A Via Verde está a consolidar a sua transformação de operador nacional para plataforma europeia de mobilidade, com presença indireta em 15 países. A estratégia foi reforçada com a aquisição da Axxès., empresa francesa especializada em mobilidade B2B, concluída em novembro e ainda em fase de integração.

Segundo António Pires de Lima, presidente da Brisa, na comemoração dos 35 anos da Via Verde realizada hoje na sede da empresa, esta operação representa um salto estrutural na expansão internacional: “É um projeto com grande ambição de se tornar uma marca e um serviço europeu de excelência em termos de mobilidade”.

Além desta aquisição, a empresa está também a avançar com projetos nos Países Baixos, nomeadamente na operação de portagens na autoestrada A24, na região de Roterdão, e no desenvolvimento de um sistema nacional para veículos pesados, reforçando a presença num mercado em transformação.

O peso do mercado internacional já é significativo. “Em 2026, valerá cerca de 25% a 30% do volume de negócios, já integrando a aquisição da Axxès”, revelou o responsável, sublinhando que este crescimento acompanha a evolução dos resultados do grupo.

A estratégia passa por exportar o modelo português de mobilidade integrada — baseado no princípio “user pays” — para mercados europeus onde ainda predominam soluções fragmentadas e operadores nacionais.
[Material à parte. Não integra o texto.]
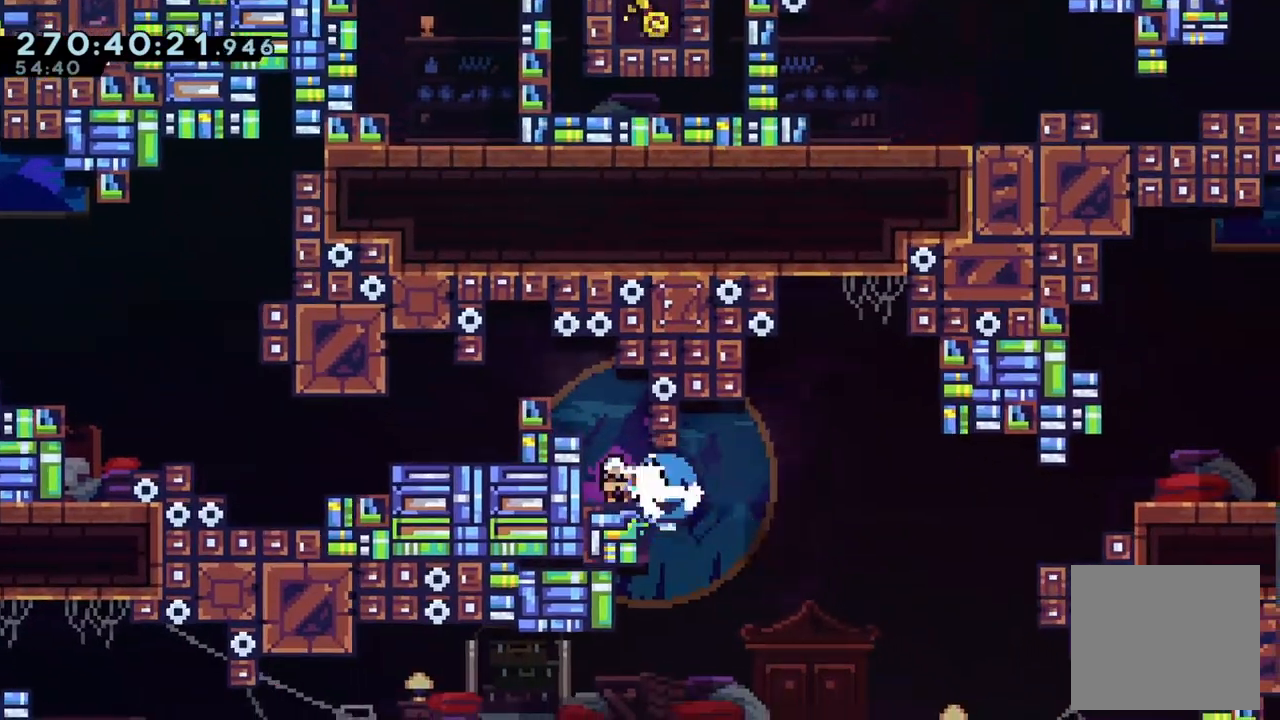
{"buttons": ["X", "L2"], "left_stick": "right", "right_stick": "center"}
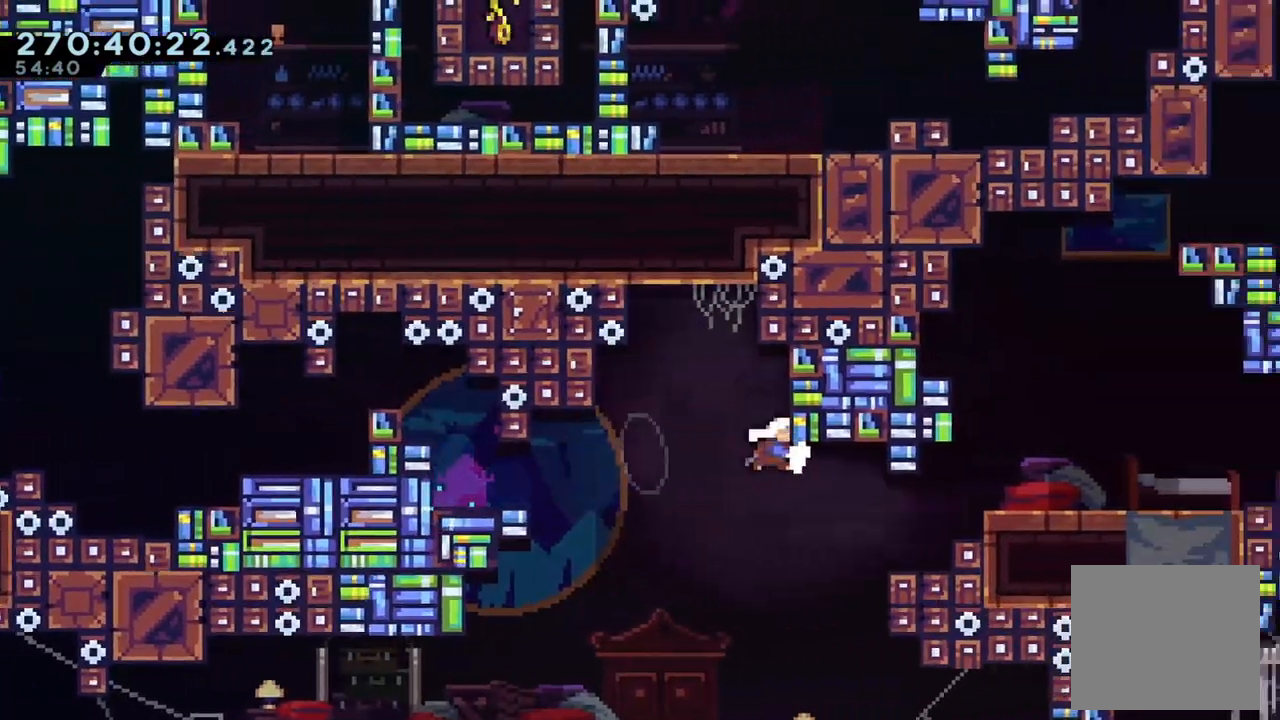
{"buttons": ["B"], "left_stick": "right", "right_stick": "center", "events": [[133, "X", "up"], [300, "L2", "up"], [433, "B", "down"]]}
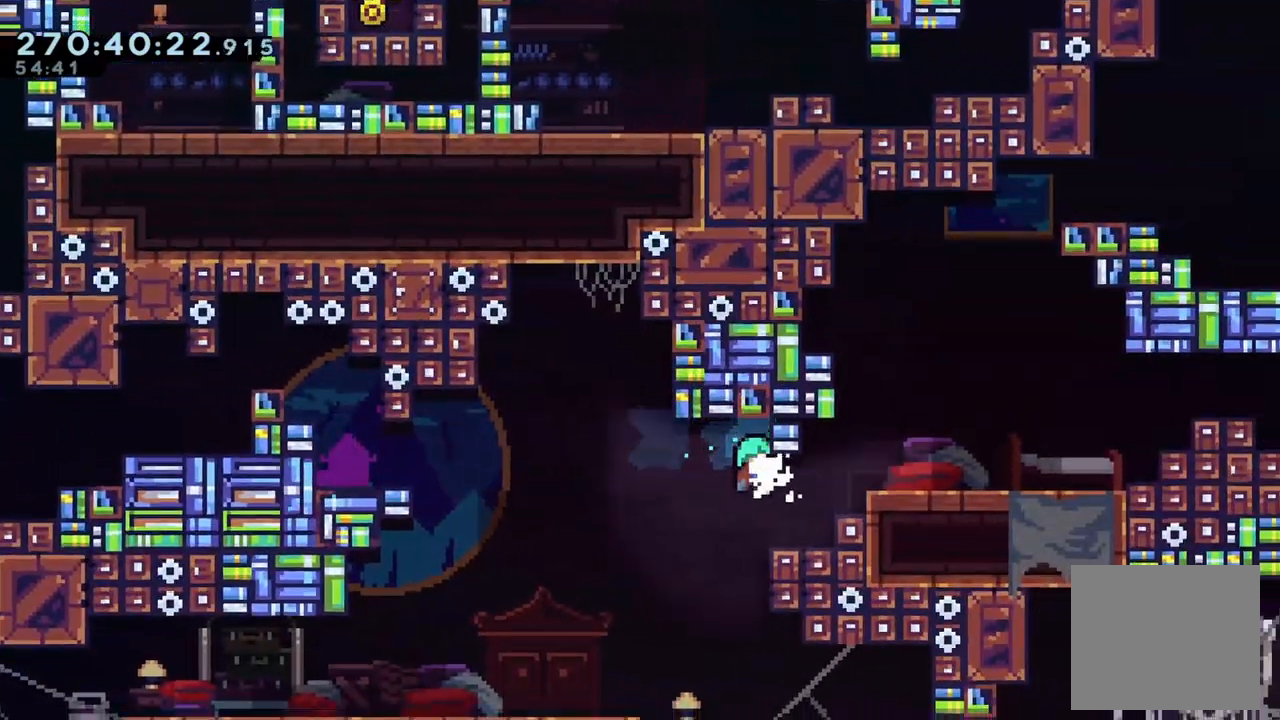
{"buttons": ["L2"], "left_stick": "right", "right_stick": "center", "events": [[100, "B", "up"], [167, "L2", "down"], [200, "A", "down"], [367, "A", "up"]]}
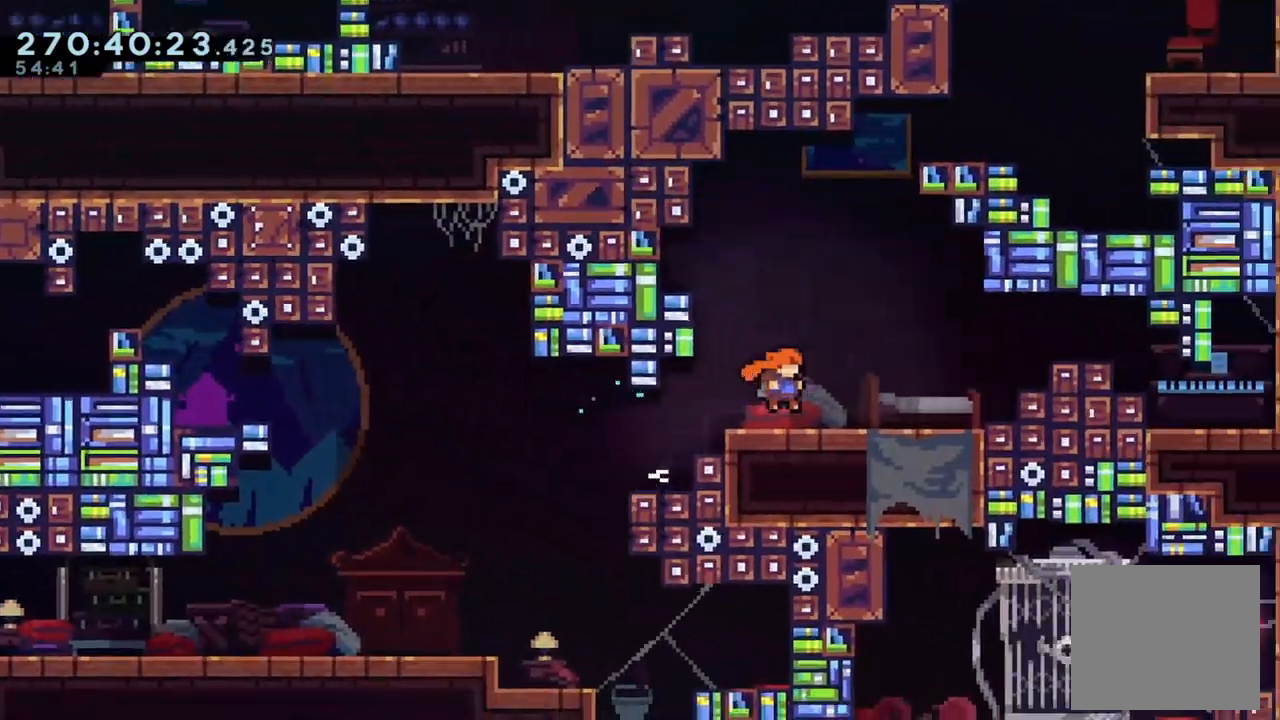
{"buttons": ["X", "L2"], "left_stick": "up", "right_stick": "center", "events": [[133, "R1", "down"], [167, "A", "down"], [233, "R1", "up"], [300, "A", "up"], [333, "left_stick", "up"], [367, "X", "down"]]}
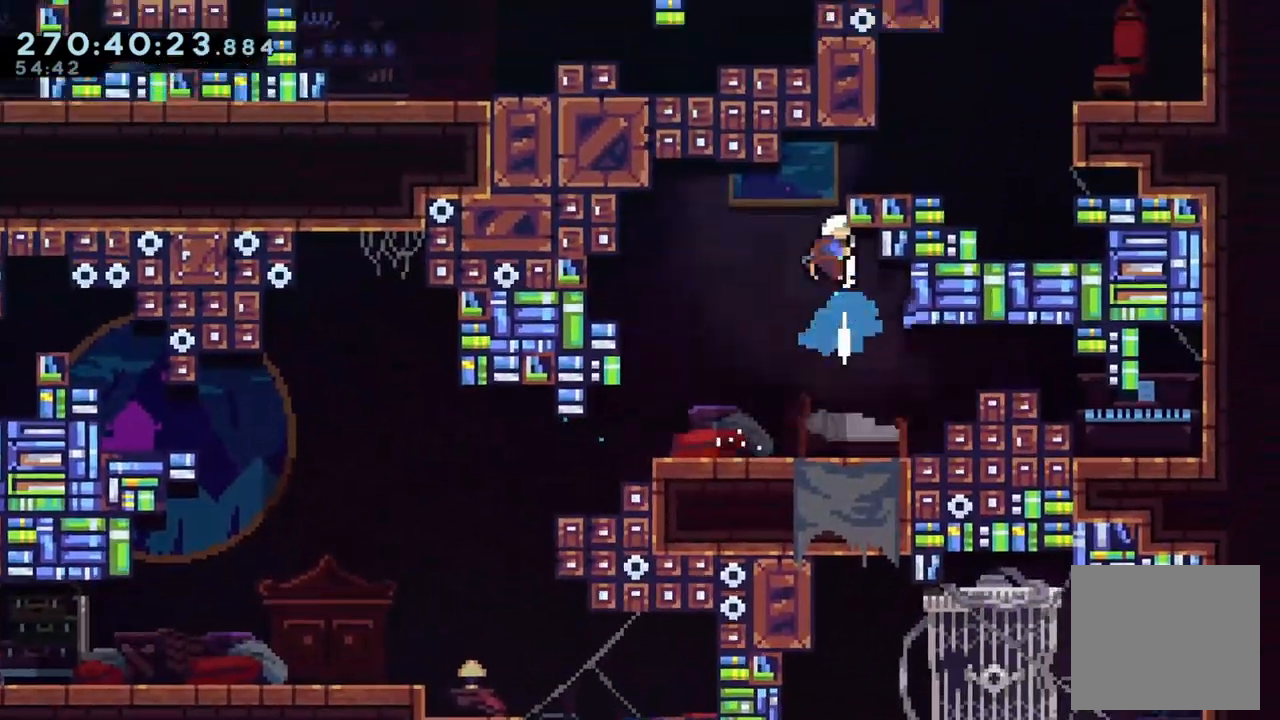
{"buttons": ["A"], "left_stick": "up-right", "right_stick": "center", "events": [[67, "left_stick", "up-right"], [133, "X", "up"], [467, "L2", "up"], [500, "A", "down"]]}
Itália, com a Telepass, é atualmente um dos poucos exemplos de maior escala.

Além das portagens, a empresa aposta na diversificação de serviços, nomeadamente na mobilidade elétrica, com cerca de 200 pontos de carregamento nas autoestradas e novos projetos urbanos. A sustentabilidade surge como um dos eixos centrais do crescimento, com a Via Verde a posicionar-se também como facilitador da transição energética.

Apesar da expansão europeia, a Brisa não exclui oportunidades fora da Europa, nomeadamente nas Américas, embora reconheça que o atual contexto geopolítico exige prudência.

Quanto ao impacto da atual crise energética, Pires de Lima admite incerteza, mas garante que, para já, não há efeitos relevantes no tráfego: “Não estamos a sentir impacto na circulação. O que mais afeta a mobilidade é o clima”.

Ainda assim, reforça que a mobilidade continua a ser um pilar essencial da economia e da qualidade de vida: “Não existe felicidade sem mobilidade”.

Com a Europa a caminhar para modelos baseados no princípio do utilizador-pagador, a Brisa vê espaço para crescer e consolidar um mercado ainda fragmentado — posicionando a Via Verde como um potencial líder europeu no setor.